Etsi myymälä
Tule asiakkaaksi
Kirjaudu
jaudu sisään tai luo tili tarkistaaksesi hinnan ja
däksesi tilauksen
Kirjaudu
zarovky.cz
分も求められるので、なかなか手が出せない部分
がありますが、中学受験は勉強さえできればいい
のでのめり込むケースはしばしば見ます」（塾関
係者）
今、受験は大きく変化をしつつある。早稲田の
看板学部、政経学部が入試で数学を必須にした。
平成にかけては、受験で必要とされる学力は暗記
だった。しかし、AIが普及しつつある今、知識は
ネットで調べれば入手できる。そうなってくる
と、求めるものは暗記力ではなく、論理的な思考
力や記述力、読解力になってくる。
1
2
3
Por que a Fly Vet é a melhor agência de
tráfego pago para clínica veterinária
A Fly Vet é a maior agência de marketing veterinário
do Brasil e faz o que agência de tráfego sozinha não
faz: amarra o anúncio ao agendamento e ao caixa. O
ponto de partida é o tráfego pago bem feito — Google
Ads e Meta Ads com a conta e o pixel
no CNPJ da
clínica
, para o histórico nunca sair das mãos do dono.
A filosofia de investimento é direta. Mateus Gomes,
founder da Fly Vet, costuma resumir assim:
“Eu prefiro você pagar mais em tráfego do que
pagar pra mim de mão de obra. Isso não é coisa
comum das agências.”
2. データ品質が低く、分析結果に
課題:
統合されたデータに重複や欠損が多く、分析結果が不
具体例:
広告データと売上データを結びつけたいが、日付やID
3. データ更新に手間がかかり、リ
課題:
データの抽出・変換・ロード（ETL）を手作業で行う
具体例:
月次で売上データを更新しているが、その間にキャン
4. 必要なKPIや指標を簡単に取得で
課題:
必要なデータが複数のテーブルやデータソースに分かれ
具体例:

--------------------------------

**What is expected:** Please retype all of the material above, line for line, without changing anything.

**Problem solution:**
Etsi myymälä
Tule asiakkaaksi
Kirjaudu
jaudu sisään tai luo tili tarkistaaksesi hinnan ja
däksesi tilauksen
Kirjaudu
zarovky.cz
分も求められるので、なかなか手が出せない部分
がありますが、中学受験は勉強さえできればいい
のでのめり込むケースはしばしば見ます」（塾関
係者）
今、受験は大きく変化をしつつある。早稲田の
看板学部、政経学部が入試で数学を必須にした。
平成にかけては、受験で必要とされる学力は暗記
だった。しかし、AIが普及しつつある今、知識は
ネットで調べれば入手できる。そうなってくる
と、求めるものは暗記力ではなく、論理的な思考
力や記述力、読解力になってくる。
1
2
3
Por que a Fly Vet é a melhor agência de
tráfego pago para clínica veterinária
A Fly Vet é a maior agência de marketing veterinário
do Brasil e faz o que agência de tráfego sozinha não
faz: amarra o anúncio ao agendamento e ao caixa. O
ponto de partida é o tráfego pago bem feito — Google
Ads e Meta Ads com a conta e o pixel
no CNPJ da
clínica
, para o histórico nunca sair das mãos do dono.
A filosofia de investimento é direta. Mateus Gomes,
founder da Fly Vet, costuma resumir assim:
“Eu prefiro você pagar mais em tráfego do que
pagar pra mim de mão de obra. Isso não é coisa
comum das agências.”
2. データ品質が低く、分析結果に
課題:
統合されたデータに重複や欠損が多く、分析結果が不
具体例:
広告データと売上データを結びつけたいが、日付やID
3. データ更新に手間がかかり、リ
課題:
データの抽出・変換・ロード（ETL）を手作業で行う
具体例:
月次で売上データを更新しているが、その間にキャン
4. 必要なKPIや指標を簡単に取得で
課題:
必要なデータが複数のテーブルやデータソースに分かれ
具体例:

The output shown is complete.